Wehra is a river of Baden-Württemberg, Germany. It passes through Todtmoos and Wehr and flows into the Rhine downstream of Bad Säckingen.

== Geography ==

=== Location and topography ===
The valley of the Wehra is distinctly divided into three sections.

The upper reaches are a high valley typical of the Black Forest, but at 200 to 300 meters deep, they are significantly more relief-like than the neighboring high valleys of the Hotzenwald to the east. Its center is the village of Todtmoos, which occupies the largest part of the valley, which was noticeably reshaped by ice-age glaciers.

In its middle course, the Wehra cuts a gorge, sometimes over 400 meters deep, into the southwestern slopes of the Black Forest. Steep, wooded slopes alternate with cliffs almost 100 meters high in some places. This steep section of the river is a nationally renowned, extremely difficult whitewater stretch. A rocky outcrop there bears the name Hirschsprung (Stag's Leap).

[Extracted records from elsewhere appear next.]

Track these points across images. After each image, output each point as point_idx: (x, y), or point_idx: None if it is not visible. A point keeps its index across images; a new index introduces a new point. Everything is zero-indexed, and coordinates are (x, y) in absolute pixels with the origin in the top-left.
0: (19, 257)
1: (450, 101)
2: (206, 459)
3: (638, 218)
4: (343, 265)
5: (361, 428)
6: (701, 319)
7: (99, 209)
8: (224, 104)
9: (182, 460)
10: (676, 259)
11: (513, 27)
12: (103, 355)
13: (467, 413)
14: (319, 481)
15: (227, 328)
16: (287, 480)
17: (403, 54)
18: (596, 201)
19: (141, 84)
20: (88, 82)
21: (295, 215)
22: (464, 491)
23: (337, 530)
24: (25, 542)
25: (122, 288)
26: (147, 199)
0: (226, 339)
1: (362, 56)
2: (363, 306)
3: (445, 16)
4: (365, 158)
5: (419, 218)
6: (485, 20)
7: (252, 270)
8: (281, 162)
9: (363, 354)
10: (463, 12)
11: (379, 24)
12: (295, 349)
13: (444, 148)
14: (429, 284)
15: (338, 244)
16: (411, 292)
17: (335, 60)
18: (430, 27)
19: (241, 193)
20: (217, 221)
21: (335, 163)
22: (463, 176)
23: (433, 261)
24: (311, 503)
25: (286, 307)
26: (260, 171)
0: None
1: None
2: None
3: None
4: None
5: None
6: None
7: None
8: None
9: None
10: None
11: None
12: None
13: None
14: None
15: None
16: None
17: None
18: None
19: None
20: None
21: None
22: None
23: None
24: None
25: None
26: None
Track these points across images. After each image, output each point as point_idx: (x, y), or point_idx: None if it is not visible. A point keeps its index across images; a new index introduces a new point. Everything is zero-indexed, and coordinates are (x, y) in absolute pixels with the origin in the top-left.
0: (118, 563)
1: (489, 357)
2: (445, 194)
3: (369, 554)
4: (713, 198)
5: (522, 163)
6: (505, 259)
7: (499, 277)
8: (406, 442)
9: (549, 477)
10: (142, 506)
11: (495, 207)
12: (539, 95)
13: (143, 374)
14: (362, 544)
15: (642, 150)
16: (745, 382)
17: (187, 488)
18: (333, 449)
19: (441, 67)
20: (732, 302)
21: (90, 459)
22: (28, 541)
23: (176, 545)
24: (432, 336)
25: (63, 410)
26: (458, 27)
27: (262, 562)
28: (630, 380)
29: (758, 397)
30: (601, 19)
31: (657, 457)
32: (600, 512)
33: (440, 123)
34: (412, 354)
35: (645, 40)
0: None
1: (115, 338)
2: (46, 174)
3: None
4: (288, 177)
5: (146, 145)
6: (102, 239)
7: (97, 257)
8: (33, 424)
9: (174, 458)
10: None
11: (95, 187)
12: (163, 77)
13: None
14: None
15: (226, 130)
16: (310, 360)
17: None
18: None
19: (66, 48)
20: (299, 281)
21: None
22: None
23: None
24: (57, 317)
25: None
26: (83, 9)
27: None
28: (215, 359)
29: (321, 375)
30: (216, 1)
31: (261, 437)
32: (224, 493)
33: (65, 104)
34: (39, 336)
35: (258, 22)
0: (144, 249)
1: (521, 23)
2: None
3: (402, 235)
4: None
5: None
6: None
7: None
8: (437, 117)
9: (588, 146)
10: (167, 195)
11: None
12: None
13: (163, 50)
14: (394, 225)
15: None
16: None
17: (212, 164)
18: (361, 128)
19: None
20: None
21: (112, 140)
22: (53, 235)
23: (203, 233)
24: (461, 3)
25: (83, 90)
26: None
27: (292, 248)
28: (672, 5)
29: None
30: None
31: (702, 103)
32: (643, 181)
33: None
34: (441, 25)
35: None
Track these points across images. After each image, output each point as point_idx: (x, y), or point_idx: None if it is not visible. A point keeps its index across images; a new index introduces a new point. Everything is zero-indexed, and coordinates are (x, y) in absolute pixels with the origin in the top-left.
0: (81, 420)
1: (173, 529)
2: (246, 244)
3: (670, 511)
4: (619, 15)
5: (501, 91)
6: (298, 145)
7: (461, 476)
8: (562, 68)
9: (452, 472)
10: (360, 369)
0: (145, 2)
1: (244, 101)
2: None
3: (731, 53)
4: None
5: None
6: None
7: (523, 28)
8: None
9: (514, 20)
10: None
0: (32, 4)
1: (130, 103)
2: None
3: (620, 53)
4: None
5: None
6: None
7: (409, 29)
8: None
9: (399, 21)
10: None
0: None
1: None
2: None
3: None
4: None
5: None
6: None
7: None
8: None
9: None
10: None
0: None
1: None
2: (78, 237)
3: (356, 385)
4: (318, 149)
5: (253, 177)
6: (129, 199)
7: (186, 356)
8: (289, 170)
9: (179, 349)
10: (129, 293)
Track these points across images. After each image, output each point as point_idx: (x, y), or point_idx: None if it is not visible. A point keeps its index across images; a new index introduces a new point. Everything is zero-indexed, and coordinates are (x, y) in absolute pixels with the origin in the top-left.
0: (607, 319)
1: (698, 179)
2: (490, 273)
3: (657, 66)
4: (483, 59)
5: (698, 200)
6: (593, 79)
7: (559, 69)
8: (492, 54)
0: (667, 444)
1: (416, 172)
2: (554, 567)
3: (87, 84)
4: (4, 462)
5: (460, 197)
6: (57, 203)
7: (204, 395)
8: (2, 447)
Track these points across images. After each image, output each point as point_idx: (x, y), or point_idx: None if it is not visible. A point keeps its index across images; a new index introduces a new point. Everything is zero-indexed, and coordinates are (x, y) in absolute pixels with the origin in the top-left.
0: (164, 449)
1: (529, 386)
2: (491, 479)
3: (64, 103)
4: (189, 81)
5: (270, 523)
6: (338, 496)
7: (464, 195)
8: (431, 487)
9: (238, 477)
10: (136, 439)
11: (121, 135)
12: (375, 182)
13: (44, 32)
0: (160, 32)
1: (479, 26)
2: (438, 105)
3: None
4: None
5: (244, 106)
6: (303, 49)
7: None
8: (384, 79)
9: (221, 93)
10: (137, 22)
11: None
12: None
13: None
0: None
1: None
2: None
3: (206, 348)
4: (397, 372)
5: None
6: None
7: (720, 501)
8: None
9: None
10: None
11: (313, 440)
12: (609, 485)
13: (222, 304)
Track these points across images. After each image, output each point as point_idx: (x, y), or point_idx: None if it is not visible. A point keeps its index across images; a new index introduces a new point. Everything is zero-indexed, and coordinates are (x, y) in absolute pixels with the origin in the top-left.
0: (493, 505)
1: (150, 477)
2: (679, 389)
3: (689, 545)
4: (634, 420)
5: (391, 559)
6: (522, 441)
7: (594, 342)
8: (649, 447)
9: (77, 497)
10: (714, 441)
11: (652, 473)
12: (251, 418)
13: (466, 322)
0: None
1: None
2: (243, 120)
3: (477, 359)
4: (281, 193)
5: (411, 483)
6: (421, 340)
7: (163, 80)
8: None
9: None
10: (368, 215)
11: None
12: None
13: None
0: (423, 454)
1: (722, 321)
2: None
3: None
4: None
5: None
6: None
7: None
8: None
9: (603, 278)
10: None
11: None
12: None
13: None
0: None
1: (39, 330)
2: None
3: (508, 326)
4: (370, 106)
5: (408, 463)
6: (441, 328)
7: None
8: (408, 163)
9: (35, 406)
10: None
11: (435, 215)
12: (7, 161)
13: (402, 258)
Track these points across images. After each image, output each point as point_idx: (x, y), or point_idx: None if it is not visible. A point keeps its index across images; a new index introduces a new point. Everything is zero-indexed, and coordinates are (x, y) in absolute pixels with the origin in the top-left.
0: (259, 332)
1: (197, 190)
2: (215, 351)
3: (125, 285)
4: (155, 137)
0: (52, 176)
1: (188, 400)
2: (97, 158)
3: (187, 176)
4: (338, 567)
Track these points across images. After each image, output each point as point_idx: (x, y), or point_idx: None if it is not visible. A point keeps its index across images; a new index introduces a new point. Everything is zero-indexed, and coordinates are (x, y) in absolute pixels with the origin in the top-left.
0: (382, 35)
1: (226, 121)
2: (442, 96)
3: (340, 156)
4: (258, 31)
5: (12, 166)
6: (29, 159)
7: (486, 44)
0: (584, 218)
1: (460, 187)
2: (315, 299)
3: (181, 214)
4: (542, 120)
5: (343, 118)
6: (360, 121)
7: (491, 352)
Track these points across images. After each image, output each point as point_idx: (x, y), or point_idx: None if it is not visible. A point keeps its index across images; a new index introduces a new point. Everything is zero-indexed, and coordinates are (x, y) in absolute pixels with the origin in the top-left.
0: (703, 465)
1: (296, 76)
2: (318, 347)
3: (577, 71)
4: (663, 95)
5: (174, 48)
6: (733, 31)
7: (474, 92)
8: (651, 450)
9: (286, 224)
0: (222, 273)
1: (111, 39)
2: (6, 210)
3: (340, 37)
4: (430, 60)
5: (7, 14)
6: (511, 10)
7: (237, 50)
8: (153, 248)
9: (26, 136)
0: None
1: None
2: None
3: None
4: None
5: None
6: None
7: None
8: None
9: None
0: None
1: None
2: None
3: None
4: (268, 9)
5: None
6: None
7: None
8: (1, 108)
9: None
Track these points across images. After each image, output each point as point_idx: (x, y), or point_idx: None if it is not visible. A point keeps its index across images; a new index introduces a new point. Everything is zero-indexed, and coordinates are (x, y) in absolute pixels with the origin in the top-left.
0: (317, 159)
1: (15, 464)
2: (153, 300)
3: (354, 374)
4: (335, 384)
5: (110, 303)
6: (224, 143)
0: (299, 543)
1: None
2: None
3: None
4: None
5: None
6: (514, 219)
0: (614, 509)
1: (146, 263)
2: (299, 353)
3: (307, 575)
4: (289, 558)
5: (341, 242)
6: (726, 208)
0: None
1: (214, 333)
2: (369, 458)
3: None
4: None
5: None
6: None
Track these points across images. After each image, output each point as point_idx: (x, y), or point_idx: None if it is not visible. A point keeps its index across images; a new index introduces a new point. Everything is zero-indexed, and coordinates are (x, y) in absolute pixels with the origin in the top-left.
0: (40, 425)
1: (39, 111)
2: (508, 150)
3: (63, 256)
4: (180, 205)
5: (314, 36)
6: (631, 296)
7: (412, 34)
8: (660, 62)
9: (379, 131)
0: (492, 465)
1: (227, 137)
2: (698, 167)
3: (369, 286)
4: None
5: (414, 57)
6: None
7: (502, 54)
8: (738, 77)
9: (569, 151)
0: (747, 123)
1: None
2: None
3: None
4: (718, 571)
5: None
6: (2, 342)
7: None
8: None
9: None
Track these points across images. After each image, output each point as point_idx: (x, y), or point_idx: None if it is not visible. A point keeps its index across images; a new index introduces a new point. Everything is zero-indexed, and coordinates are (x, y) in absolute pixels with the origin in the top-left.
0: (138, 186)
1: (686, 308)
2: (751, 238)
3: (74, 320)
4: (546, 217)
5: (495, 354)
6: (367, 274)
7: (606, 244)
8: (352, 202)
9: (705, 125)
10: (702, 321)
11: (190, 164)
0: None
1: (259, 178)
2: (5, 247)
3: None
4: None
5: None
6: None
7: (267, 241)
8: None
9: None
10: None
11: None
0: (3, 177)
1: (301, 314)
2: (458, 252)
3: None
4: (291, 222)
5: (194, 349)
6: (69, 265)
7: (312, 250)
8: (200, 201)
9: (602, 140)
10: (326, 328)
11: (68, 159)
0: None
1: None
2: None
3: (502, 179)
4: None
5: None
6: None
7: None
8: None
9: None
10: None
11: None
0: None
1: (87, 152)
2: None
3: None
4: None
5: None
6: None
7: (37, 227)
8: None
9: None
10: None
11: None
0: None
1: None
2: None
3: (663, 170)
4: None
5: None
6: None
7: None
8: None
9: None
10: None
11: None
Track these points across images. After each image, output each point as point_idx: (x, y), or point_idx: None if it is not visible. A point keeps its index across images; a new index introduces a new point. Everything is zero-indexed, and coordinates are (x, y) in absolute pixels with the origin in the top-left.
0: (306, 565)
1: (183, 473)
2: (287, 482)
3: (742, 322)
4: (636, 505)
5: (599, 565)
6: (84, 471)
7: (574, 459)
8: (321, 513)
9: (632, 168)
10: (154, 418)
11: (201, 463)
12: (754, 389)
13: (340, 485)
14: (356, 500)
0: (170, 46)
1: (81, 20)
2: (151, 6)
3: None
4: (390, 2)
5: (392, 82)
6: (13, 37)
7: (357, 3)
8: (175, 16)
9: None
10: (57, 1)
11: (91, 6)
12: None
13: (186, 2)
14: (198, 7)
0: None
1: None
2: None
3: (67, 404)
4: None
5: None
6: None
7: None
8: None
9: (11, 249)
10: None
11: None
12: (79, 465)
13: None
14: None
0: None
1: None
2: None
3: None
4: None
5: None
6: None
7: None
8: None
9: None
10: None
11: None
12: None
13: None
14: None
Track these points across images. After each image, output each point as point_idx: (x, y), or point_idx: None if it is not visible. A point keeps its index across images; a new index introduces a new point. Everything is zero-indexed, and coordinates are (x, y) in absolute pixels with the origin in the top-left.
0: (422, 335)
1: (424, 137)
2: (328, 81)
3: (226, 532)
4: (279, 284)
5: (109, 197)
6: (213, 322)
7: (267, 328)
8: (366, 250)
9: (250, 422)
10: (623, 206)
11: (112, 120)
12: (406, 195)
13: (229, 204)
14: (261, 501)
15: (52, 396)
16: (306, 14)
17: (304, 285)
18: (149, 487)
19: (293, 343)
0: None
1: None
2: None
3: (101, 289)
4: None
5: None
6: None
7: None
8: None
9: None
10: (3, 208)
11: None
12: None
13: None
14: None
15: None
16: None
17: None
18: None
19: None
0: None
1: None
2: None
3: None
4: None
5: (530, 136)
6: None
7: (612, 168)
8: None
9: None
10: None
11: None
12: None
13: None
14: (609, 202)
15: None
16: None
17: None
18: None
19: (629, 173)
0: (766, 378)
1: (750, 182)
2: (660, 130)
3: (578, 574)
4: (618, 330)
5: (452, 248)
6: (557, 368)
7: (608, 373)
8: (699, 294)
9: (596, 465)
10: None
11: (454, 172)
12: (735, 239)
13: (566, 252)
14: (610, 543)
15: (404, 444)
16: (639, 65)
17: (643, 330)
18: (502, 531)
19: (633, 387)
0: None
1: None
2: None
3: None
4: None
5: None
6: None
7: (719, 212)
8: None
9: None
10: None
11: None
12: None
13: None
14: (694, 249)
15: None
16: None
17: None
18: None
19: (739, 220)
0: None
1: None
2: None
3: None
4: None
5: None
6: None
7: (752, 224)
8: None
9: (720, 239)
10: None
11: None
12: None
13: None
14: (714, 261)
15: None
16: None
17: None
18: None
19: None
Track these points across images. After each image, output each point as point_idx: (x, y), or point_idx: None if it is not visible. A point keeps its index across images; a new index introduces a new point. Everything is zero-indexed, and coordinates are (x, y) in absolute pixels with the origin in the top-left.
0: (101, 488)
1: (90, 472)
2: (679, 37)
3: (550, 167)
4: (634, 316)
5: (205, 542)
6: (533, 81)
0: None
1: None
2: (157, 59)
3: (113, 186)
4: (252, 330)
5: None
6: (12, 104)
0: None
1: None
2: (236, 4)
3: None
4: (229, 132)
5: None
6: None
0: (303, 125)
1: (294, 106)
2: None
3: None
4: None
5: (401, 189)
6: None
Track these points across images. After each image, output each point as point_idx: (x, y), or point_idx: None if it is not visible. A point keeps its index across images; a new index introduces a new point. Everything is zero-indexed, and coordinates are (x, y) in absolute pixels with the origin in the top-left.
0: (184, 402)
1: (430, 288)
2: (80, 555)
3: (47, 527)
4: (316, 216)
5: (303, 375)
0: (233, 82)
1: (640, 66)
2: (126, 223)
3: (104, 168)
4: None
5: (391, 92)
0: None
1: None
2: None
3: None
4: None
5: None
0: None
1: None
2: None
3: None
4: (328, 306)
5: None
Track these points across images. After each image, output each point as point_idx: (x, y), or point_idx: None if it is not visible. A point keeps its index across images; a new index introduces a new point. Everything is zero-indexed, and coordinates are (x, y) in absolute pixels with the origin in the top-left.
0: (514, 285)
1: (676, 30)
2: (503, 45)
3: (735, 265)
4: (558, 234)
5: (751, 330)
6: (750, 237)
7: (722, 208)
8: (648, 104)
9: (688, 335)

The approximately seven-kilometer-long lower valley section separates the barely structured, steep, 500-meter-high western slope of the Hotzenwald from the heavily karstified plateau of the Dinkelberg, which rises only a little over 100 meters west of the Wehra valley. The main town in this broad valley is the small industrial town of Wehr, which is, however, increasingly attracting tourists. Near the Brennet district, the Wehra flows into the Rhine, still within sight of the town of Bad Säckingen, which lies upstream.